3. Klachtenregeling Politie Limburg Zuid d.d. 10 mei 1996
"6. Commissie voor de politieklachten
lid 1 Instelling
Er is een onafhankelijke commissie voor de politieklachten. Zij bestaat bij voorkeur uit vijf leden, de voorzitter daaronder begrepen.
(…)
12. Indieningstermijn
Een klacht moet worden ingediend binnen één jaar nadat de gedraging plaatsvond.
38. Besluitvorming
lid 1
De korpsbeheerder zendt zijn beslissing op de klacht, onder vermelding van het advies van de commissie, aan de klager.
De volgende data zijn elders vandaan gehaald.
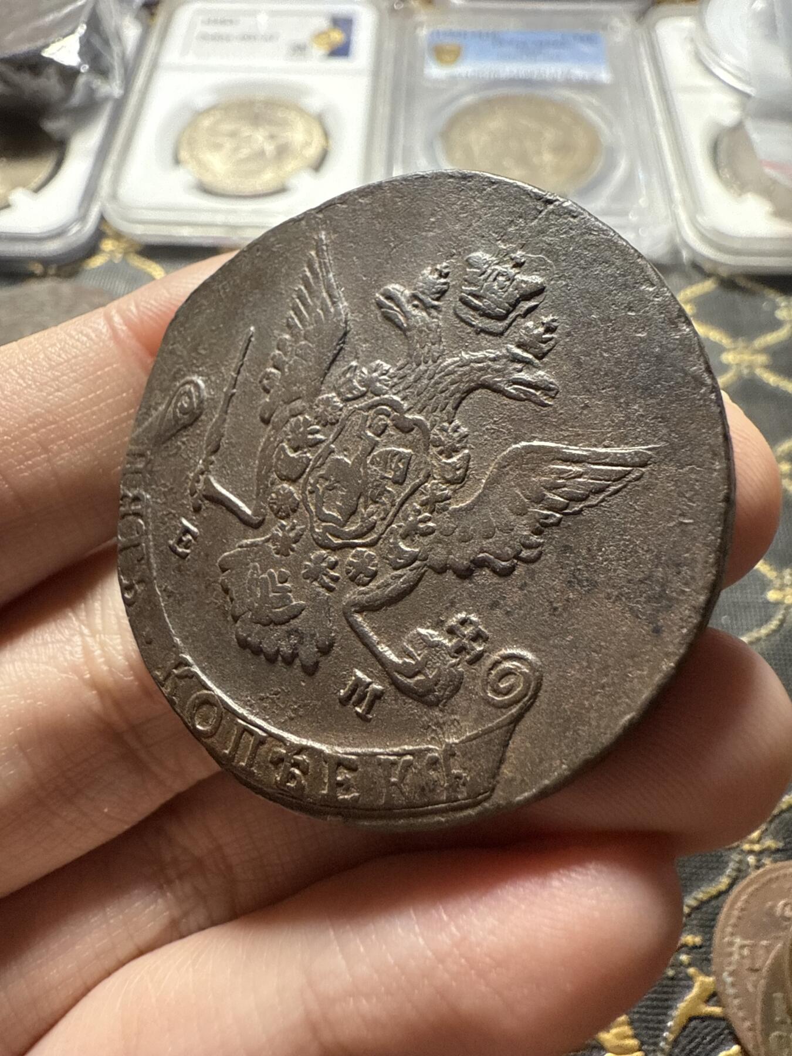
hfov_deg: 56.8
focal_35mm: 24
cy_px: 528
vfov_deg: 71.6
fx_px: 732
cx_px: 396
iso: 400
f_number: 2.2
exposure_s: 1/61
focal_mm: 2.22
Bij de beslissing wordt vermeld dat de klager zijn klacht aan de Nationale ombudsman kan voorleggen als hij het niet eens is met de beslissing.
Lid 2
Indien de beslissing van de korpsbeheerder afwijkt van het advies van de commissie, wordt dit met redenen omkleed."
4. Wetboek van Strafrecht
Artikel 261, eerste lid:
"Hij die opzettelijk iemands eer of goed naam aanrandt, door telastlegging van een bepaald feit, met het kennelijke doel om daaraan ruchtbaarheid te geven, wordt, als schuldig aan smaad, gestraft met gevangenisstraf van ten hoogste zes maanden of geldboete van de derde categorie."
Artikel 262, eerste lid:
"Hij die het misdrijf van smaad of smaadschrift pleegt, wetende dat het te laste gelegde feit in strijd met de waarheid is, wordt, als schuldig aan laster, gestraft met gevangenisstraf van ten hoogste twee jaren of geldboete van de vierde categorie."